Guilt is widely believed to be a feature of the dog’s emotional life. Owners often describe their dogs as looking “guilty” if they return home to find that the dog has done something it isn’t allowed to do when they are at home. This could be something as simple as sleeping on the sofa or something more serious, such as chewing one of the owner’s shoes. In order to feel guilty, a dog would have to have some mental representation of what it is and is not allowed to do—which seems reasonable. But it would then have to compare this with what it has actually done over the past few hours, while the owner was away. This seems more problematic, as the dog would need to recall not only the events in question but also their social context (i.e., owner not there). Biologists are fairly sure that dogs do not have the mental capacity to understand the impact of social context on their own actions; if they were, they should be capable of, for example, deception. Biologists are even less sure that dogs can recall the specific contexts in which individual events occurred, after the events themselves had ended. At present, then, there has to be considerable doubt about whether dogs can actually experience an emotion similar to our “guilt,” since it is doubtful that they have all the cognitive abilities necessary.
However, let us for a moment give dogs the benefit of the (cons
iderable) doubt and assume that they can feel guilt. In order for dogs to communicate that guilty feeling, they would have to behave in some specific way that unequivocally signaled that feeling to their owners, before the owners became aware that the dogs had done something to feel guilty about.
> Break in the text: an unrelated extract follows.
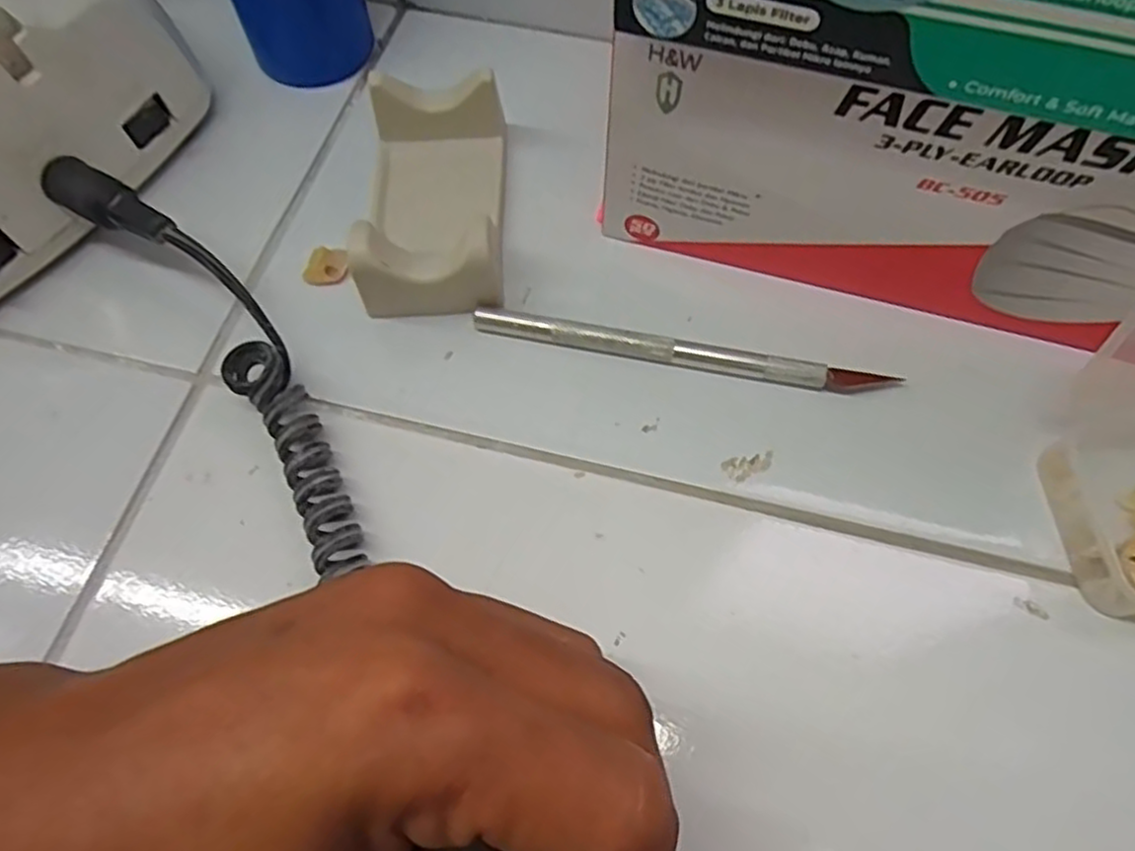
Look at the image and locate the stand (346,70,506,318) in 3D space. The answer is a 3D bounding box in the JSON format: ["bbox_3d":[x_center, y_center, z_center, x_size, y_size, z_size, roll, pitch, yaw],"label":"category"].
[{"bbox_3d":[-0.047,-0.078,0.247,0.047,0.035,0.083,-2,64,-2],"label":"stand"}]

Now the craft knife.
[{"bbox_3d":[0.036,-0.024,0.235,0.134,0.008,0.009,11,64,5],"label":"craft knife"}]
Although dogs could conceivably learn some specific piece of behavior that would convey this message, it’s very difficult to surmise why such an ability might have evolved. Would it be sensible for a young wolf to walk up to its father and confess that it had eaten the best piece of meat of a kill while his back was turned? Unlikely. However, let’s entertain for a moment the possibility that this is one of the cognitive abilities that dogs are supposed to have gained during the course of domestication. What happens after a dog signals its “guilt”? Most likely, it will be punished by its owner. Why would a dog learn a social signal that immediately triggers punishment? The punishment should inhibit the performance of the signal, not promote it.
Thus it is probably not surprising that, in a study examining the kinds of behavior that dog owners took as evidence of guilt in their pets,5 all that the scientist found were signs of fear or affection. Owners were asked to describe what their dogs did that made them believe the dogs were feeling guilty. They came up with a long list of behaviors, including avoiding eye contact, lying down and rolling over, dropping the tail, rapidly wagging the tail in this lowered position, holding the head and/or ears down, moving away, raising a paw, licking, and so on. But all of these behaviors are evident in other situations too—some associated with fear, some with anxiety, and some with affection. None could reasonably be claimed as diagnostic of “guilt.”